Marin Oršulić

Personal information
- Full name: Marin Oršulić
- Date of birth: 25 August 1987 (age 38)
- Place of birth: Metković, SFR Yugoslavia
- Height: 1.95 m (6 ft 5 in)
- Position(s): Centre back

Team information
- Current team: HNK Segesta (manager)

Youth career
- –2005: Jadran LP

Senior career*
- Years: Team / Apps / (Gls)
- 2005–2012: NK Zagreb / 105 / (5)
- 2013: Khazar Lankaran / 13 / (0)
- 2013–2014: Zadar / 20 / (1)
- 2014–2015: CSKA Sofia / 16 / (2)
- 2015: Tromsø / 7 / (0)
- 2016–2017: Omonia / 29 / (0)
- 2017–2018: Seongnam FC / 15 / (0)
- 2019: Kaysar Kyzylorda

Managerial career
- 2019: Neretvanac Opuzen
- 2020: Omonia Psevda (assistant)
- 2025–: HNK Segesta

= Marin Oršulić =

Croatian footballer

Marin Oršulić (born 25 August 1987) is a Croatian former professional footballer who played as a defender and currently manager of Segesta Sisak.

==Career==
Previously he played for NK Zagreb where he was the youngest team captain in First Croatian League.

===Khazar Lankaran===
In the winter transfer window of 2012–13 season, Oršulić joined Azerbaijan Premier League side Khazar Lankaran on a two-year contract.
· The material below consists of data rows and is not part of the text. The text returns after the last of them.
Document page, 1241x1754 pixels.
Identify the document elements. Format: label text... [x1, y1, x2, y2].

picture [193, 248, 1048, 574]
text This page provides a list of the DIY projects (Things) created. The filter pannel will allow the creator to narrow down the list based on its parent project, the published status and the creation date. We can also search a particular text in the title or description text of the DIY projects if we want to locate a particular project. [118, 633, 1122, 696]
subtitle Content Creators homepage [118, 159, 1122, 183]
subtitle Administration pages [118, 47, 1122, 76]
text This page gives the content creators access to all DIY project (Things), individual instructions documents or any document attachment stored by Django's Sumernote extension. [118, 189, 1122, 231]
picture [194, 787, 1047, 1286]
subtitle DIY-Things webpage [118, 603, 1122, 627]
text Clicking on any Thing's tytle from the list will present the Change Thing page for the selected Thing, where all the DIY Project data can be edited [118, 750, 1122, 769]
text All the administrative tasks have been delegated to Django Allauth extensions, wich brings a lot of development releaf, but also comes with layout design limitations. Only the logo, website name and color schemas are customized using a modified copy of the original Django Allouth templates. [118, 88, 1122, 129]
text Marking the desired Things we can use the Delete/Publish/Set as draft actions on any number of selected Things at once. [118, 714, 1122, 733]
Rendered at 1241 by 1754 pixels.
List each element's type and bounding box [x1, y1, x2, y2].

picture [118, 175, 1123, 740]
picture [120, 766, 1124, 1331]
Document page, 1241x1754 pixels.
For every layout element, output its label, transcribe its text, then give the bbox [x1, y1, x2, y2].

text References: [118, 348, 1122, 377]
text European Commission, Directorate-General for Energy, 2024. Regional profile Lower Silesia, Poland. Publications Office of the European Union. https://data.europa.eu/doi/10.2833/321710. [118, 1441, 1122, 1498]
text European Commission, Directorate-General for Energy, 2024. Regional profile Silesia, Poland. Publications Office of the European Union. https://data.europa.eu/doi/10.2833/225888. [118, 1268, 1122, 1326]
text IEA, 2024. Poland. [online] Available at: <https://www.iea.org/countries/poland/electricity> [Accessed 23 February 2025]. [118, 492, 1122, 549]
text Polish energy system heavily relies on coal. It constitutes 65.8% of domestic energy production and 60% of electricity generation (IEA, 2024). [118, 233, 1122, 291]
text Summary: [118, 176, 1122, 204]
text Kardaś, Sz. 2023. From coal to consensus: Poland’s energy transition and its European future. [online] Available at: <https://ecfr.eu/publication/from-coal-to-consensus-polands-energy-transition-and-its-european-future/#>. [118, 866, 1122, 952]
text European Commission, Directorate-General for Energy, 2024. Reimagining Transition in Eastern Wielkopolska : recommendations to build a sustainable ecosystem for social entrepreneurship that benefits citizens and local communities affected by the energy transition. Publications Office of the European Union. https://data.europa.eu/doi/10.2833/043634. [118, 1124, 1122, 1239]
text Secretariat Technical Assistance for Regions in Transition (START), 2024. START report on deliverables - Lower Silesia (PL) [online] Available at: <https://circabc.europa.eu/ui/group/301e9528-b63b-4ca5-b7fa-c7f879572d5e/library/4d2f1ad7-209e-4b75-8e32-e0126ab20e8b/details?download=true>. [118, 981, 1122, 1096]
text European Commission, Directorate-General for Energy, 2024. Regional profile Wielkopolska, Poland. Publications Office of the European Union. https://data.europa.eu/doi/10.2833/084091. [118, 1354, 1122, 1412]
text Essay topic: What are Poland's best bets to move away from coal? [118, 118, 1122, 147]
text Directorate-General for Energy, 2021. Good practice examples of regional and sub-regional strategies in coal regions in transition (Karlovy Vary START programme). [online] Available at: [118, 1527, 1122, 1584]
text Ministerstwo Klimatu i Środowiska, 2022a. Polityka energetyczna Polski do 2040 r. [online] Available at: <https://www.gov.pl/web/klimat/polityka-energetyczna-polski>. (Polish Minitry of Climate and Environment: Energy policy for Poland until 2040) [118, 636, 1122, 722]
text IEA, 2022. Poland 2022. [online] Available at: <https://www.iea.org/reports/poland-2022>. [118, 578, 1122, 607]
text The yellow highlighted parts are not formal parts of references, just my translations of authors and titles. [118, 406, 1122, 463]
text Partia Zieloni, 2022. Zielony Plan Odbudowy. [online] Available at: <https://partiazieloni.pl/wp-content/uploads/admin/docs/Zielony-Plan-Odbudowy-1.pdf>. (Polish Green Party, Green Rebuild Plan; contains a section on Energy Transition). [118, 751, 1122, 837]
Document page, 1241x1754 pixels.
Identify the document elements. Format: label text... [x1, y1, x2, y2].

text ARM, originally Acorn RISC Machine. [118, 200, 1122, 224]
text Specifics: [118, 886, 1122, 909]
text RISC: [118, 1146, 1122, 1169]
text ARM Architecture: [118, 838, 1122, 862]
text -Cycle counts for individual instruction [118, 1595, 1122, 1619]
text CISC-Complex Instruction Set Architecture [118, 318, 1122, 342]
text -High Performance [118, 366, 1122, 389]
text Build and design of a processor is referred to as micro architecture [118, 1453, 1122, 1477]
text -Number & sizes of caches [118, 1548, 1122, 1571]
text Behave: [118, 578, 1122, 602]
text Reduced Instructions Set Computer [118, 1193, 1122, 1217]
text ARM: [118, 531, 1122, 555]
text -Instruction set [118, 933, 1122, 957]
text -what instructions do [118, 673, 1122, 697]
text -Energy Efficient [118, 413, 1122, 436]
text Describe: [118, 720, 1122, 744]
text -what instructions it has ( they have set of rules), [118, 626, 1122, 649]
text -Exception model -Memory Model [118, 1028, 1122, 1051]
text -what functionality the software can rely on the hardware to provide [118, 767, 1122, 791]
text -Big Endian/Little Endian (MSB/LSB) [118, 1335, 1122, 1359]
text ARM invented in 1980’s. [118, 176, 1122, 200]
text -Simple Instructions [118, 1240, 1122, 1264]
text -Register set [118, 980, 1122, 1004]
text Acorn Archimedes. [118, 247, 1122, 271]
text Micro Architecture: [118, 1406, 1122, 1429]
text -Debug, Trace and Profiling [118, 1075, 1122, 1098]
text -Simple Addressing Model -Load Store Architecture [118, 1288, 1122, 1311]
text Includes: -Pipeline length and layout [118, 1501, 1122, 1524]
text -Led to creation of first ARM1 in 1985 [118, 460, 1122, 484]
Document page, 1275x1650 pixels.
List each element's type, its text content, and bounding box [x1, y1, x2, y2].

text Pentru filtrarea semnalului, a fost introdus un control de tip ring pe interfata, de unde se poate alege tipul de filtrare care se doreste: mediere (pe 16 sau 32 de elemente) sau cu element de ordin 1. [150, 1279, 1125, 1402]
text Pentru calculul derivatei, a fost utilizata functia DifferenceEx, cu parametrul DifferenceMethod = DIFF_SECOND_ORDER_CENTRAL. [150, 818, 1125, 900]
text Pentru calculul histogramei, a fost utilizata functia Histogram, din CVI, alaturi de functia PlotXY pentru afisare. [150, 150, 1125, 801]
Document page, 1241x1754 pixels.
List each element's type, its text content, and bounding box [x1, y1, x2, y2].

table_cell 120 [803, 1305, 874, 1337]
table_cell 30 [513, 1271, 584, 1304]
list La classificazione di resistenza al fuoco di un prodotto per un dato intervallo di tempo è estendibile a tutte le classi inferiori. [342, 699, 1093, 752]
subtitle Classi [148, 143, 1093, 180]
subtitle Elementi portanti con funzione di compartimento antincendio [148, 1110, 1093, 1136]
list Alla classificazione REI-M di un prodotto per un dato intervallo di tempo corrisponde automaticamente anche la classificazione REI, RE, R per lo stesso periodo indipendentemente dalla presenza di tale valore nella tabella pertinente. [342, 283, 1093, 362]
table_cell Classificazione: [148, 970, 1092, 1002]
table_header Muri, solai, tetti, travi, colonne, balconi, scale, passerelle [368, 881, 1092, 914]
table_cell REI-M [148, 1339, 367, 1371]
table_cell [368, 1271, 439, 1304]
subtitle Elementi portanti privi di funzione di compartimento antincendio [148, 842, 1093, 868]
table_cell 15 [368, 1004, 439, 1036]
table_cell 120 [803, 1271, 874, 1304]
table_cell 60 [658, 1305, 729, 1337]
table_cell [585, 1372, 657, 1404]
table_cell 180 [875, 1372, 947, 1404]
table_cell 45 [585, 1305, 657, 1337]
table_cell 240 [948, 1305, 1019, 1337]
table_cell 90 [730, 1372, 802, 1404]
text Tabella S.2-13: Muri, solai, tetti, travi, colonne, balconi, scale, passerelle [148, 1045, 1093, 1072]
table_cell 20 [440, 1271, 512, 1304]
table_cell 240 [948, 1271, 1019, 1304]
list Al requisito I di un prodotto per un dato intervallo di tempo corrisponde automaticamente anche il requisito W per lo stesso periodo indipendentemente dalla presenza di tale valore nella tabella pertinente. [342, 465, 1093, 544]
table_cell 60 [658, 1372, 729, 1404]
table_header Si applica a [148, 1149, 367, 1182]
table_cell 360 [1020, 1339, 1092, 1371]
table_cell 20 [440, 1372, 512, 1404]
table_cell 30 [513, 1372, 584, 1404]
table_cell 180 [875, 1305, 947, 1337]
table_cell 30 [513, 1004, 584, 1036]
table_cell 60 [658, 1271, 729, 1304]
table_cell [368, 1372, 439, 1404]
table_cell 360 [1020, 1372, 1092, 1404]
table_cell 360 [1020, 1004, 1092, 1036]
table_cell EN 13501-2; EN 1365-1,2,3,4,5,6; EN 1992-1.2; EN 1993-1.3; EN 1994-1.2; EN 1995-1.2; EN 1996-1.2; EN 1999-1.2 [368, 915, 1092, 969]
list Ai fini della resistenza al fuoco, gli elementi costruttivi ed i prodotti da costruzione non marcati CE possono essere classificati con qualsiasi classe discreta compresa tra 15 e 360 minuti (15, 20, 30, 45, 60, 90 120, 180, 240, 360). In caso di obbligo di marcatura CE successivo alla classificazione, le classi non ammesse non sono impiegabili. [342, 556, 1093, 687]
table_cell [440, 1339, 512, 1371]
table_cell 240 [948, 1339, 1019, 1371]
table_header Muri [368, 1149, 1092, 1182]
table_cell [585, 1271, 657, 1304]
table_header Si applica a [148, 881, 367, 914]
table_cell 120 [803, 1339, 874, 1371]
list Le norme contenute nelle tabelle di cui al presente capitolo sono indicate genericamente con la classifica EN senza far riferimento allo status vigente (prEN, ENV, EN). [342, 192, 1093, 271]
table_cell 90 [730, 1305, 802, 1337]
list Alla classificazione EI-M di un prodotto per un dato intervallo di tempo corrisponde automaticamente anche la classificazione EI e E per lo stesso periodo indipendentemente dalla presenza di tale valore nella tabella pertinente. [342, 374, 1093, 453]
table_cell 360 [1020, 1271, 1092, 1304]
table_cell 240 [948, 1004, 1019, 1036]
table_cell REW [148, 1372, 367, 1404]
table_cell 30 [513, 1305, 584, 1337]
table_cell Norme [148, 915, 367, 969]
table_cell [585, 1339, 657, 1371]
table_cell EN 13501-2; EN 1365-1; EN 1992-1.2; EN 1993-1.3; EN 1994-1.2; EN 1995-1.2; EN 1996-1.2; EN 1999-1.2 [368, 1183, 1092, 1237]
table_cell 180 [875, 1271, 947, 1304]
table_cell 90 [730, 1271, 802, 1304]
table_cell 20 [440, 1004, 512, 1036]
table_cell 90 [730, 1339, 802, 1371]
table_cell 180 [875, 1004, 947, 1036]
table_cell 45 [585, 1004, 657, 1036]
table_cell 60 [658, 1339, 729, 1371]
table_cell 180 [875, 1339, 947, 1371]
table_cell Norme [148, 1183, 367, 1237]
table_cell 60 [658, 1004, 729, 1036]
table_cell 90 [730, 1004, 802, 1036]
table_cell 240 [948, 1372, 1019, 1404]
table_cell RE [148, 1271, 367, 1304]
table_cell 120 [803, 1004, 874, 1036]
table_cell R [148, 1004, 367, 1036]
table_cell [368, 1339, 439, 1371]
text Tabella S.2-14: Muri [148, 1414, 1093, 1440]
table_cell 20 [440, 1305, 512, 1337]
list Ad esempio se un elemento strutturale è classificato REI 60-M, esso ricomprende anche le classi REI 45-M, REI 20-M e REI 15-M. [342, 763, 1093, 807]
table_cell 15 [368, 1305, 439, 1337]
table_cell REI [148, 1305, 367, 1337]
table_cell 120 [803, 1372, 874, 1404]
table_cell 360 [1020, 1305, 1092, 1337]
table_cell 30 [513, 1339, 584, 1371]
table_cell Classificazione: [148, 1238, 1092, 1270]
On 26 July 2013, following a defeat to Maccabi Haifa in the 2nd Qualifying round of the 2013–14 UEFA Europa League, Oršulić and all the foreign player left Khazar Lankaran whilst still having 18 months to run on his contract.

===CSKA Sofia===
In July 2014, Oršulić signed a one-year contract with Bulgarian club CSKA Sofia.

===Tromsø===
Oršulić went to Norway Tippeligaen side Tromsø IL, and signed with them on 14 August 2015.

=== Seongnam FC ===
On 3 Feb 2017, Seongnam FC announced their newest signing, Marin Oršulić.